**SA433 &#x25aa; Data Wrangling and Visualization &#x25aa; Fall 2024**

# Lesson 17. Working with Missing Values in Pandas

## In this lesson...

- We learned a little bit about missing values back in Lesson 13


- In this lesson, we'll learn about working with missing values in Pandas in more detail &mdash; quirks and all

<hr style="border-top: 2px solid gray; margin-top: 1px; margin-bottom: 1px"></hr>

## Another small example dataset 

* Let's start by importing Pandas and NumPy:

In [None]:
import pandas as pd
import numpy as np

* For this lesson, we'll work with a small example dataset, in the CSV file `data/toy.csv` in the same folder as this notebook

In [None]:
toy_df = pd.read_csv(
    'data/toy.csv',
    parse_dates=['datetimes']
)

- Note that `parse_dates=...` takes a list of columns to be parsed as a datetime data type (dtype)
    - See [the documentation for `pd.read_csv()`](https://pandas.pydata.org/pandas-docs/stable/reference/api/pandas.read_csv.html) for details


* Let's see what this dataset looks like:

In [None]:
toy_df

- Looking at the raw CSV file, we see that the `integers` column contains integers or missing values


- However, note that the `integers` column, consisting of integers, was read in as a float


- Unfortunately, Pandas cannot (easily) handle a Series of integers with NaN values
    - Actually, [there is a way to do this](https://pandas.pydata.org/pandas-docs/stable/user_guide/integer_na.html), but it's currently experimental

<hr style="border-top: 2px solid gray; margin-top: 1px; margin-bottom: 1px"></hr>

## Values considered "missing"

- We saw in an earlier lesson that Pandas uses `NaN` to mark values that are *"missing"* or *"not available"* or *"NA"*


- Pandas has other markers for missing values, such as `NaT` for datetime dtypes


- Good news: `.isna()` and `.notna()` will detect NA values, no matter the marker used

- For example, we can query for all rows with a missing value of `datetimes` like this:

<hr style="border-top: 2px solid gray; margin-top: 1px; margin-bottom: 1px"></hr>

## Sorting with missing data

- Recall that when we use `.sort_values()` to sort a DataFrame by the values of one of its columns, the missing values get placed at the end


- For example, let's see what happens when we sort our DataFrame by `floats`:

## Computations with missing values

- Arithmetic operations with missing values results in NA


- For example, let's see what happens when we add the `floats` and `integers` columns together:

- Happily, many of the built-in Pandas methods that perform descriptive statistics and computational methods, like the *reduction*/*aggregation* and _"same size"_ methods from Lessons 15 and 16, are written to account for missing values


- For example, when using `.sum()`, NA values are skipped by default


- To illustrate, let's see what happens when we sum the values in the `floats` and `integer` columns across all the rows:

- [The documentation for the `.sum()` DataFrame method](https://pandas.pydata.org/pandas-docs/stable/reference/api/pandas.DataFrame.sum.html) describes the `skipna=...` keyword argument, which is `True` by default


- This is also the case for Series/DataFrame methods like `.max()`, `.mean()`, `.median()`, `.min()`, `.mode()`, `.std()`, `.var()`, etc.

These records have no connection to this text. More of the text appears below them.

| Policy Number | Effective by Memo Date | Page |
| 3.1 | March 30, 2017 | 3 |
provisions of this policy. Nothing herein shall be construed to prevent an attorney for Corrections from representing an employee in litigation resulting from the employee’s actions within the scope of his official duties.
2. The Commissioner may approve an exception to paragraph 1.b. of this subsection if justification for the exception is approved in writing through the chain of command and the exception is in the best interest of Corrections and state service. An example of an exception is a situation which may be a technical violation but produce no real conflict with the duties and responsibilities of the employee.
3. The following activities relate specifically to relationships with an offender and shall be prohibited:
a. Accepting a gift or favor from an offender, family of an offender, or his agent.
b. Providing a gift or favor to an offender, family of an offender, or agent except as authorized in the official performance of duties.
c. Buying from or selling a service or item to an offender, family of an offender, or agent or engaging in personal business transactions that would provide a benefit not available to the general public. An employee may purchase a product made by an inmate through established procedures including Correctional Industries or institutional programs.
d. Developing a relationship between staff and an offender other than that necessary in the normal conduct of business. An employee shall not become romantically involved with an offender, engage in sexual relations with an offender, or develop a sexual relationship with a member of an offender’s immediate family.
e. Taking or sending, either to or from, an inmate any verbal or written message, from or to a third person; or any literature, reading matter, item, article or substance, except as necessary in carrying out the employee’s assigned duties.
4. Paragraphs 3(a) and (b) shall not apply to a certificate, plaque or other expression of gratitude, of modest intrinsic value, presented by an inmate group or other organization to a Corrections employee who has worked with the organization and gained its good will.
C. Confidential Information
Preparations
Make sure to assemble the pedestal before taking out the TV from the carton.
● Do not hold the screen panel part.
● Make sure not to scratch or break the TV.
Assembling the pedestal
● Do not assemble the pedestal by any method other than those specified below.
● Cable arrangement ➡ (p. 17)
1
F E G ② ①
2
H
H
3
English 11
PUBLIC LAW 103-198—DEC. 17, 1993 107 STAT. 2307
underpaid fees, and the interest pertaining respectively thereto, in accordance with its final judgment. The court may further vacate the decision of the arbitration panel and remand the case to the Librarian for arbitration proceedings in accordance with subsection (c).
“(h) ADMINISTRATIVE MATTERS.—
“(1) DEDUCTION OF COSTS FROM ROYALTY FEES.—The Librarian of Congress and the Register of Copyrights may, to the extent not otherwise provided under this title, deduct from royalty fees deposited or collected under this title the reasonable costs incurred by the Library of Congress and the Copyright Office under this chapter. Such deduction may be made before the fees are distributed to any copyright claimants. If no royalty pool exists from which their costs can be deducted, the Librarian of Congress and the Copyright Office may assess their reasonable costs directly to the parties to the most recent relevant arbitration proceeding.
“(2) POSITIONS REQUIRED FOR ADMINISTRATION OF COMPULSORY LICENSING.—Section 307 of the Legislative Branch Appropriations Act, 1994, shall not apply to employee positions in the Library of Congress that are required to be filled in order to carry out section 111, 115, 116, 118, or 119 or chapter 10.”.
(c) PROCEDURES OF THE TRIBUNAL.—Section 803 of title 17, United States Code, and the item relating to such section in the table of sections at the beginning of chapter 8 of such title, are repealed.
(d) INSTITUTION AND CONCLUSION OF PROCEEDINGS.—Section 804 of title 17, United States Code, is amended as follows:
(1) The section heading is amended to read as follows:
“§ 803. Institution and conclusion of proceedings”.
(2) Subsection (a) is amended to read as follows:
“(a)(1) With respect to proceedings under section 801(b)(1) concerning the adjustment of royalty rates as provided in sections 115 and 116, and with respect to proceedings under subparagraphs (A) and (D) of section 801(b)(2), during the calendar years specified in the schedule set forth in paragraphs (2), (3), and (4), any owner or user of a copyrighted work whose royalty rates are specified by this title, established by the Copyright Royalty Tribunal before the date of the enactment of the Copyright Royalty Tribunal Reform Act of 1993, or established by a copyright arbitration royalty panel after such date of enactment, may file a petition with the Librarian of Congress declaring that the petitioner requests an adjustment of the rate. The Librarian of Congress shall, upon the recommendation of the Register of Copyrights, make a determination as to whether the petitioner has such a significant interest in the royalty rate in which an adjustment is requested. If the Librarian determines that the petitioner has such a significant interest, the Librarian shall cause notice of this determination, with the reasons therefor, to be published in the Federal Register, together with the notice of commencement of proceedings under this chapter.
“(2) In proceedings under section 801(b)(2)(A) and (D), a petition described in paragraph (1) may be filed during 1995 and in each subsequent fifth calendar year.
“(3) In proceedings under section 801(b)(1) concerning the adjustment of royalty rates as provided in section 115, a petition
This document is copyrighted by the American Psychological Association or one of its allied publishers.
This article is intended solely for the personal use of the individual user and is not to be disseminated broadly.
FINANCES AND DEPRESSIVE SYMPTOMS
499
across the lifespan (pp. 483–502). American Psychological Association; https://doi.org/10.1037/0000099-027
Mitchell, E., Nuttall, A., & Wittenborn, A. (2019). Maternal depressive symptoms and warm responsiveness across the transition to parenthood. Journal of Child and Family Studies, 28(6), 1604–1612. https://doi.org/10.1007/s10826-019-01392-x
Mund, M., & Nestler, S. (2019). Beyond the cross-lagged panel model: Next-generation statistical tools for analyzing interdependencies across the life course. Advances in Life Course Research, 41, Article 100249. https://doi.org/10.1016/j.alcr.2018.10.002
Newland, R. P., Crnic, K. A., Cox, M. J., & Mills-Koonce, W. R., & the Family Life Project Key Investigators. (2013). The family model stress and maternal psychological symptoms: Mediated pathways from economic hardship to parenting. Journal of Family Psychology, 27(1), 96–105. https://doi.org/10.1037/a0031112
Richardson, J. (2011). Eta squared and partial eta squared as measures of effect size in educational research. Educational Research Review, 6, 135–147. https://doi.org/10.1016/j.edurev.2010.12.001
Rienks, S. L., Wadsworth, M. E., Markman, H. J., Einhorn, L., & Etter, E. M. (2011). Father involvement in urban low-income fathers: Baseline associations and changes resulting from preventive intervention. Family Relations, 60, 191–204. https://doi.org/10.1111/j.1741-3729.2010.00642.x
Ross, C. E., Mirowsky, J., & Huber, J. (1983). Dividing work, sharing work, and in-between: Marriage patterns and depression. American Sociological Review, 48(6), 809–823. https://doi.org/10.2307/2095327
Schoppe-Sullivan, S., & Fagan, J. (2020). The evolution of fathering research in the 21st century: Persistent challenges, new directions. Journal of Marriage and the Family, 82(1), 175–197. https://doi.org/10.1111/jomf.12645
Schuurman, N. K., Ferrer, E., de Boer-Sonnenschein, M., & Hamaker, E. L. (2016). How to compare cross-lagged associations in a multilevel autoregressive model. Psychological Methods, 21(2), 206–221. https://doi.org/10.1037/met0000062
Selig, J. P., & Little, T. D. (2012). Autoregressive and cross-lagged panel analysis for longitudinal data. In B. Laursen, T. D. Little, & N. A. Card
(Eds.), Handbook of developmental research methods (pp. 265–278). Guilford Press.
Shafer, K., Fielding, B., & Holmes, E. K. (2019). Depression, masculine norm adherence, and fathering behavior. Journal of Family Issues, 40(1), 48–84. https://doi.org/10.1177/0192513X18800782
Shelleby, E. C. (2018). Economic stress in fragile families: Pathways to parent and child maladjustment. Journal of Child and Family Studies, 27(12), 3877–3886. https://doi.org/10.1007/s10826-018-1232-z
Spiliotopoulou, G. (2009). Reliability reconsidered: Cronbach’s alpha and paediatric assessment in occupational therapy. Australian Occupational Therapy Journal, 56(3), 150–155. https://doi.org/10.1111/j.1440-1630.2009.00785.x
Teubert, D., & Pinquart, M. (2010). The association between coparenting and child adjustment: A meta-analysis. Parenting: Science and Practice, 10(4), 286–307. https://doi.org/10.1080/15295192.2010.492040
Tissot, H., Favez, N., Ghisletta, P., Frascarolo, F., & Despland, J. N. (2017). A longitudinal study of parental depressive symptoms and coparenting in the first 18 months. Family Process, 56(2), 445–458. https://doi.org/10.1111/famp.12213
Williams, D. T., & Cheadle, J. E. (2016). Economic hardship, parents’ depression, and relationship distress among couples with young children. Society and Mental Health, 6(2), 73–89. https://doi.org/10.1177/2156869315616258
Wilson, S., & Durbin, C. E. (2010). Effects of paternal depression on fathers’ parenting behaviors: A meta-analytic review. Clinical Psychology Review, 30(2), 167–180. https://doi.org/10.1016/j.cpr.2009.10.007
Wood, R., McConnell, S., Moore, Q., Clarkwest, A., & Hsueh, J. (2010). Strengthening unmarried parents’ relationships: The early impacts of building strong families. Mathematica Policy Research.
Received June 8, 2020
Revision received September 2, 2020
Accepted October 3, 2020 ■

<hr style="border-top: 2px solid gray; margin-top: 1px; margin-bottom: 1px"></hr>

## Groupby with missing values

- NA values in groupby operations are automatically excluded


- For example, let's group our dataset by the values of `strings` and compute the mean of `floats` for each group:

<hr style="border-top: 2px solid gray; margin-top: 1px; margin-bottom: 1px"></hr>

## Filling missing values

- Sometimes ignoring or skipping NA values is the way to go, like `.sum()` and other Pandas built-in methods do by default


- Other times, you may want to fill NA values with something else that makes sense


- We can use the `.fillna()` Series/DataFrame method to accomplish this


- For example, we can replace the NA values in the `floats` column with 0:

- Note that `.fillna()`, when applied to a Series, returns a Series
    - When applied to a DataFrame, `.fillna()` returns a DataFrame

- Instead of using 0, we can replace the NA values in the `floats` column with the mean of the non-NA values:

- We can also use `.fillna()` to forward-fill or back-fill values, like this:

In [None]:
toy_df['floats'].fillna(method='ffill')

In [None]:
toy_df['floats'].fillna(method='bfill')

- This way of filling NA values often makes sense for time series data, sorted chronologically


- See [the documentation for `.fillna()`](https://pandas.pydata.org/pandas-docs/stable/reference/api/pandas.DataFrame.fillna.html) for details

<hr style="border-top: 2px solid gray; margin-top: 1px; margin-bottom: 1px"></hr>

## Dropping rows or columns with missing values

- If you just want to exclude rows or columns with missing values, you can use `.dropna()`


- By default, `.dropna()` returns a new DataFrame with all the rows containing NA values (in any column) dropped:

In [None]:
toy_df.dropna()
# toy_df.dropna(axis='rows') does the same thing

- We can obtain a new DataFrame with all the columns containing NA values (in any row) dropped by using the `axis='columns'` keyword argument:

<hr style="border-top: 2px solid gray; margin-top: 1px; margin-bottom: 1px"></hr>

## Replacing values with NA

- Sometimes, missing values are encoded with a **sentinel value**: a special value designated for missing values


- For example, suppose `-99` is a sentinel value in our dataset: we see that the `integers` column contains the value `-99.0`, which was originally `-99` in the CSV file:

In [None]:
toy_df

- We can replace values of `-99.0` with a proper NA value marker using the `.replace()` Series/DataFrame method, like this:

- Note that `.replace()` returns a new Series when applied to a Series
    - `.replace()` returns a new DataFrame when applied to a DataFrame

- So, we can add a new column to our DataFrame with the revised `integers` column, like this:

- Alternately, we can replace the `NaN` values in the `integers` column with a sentinel value


- Then, we can convert the `integers` column to be a proper column of `int` dtypes with the `.astype()` method


- Like this:

- Here is [the documentation for the `.replace()` Series method](https://pandas.pydata.org/pandas-docs/stable/reference/api/pandas.DataFrame.replace.html)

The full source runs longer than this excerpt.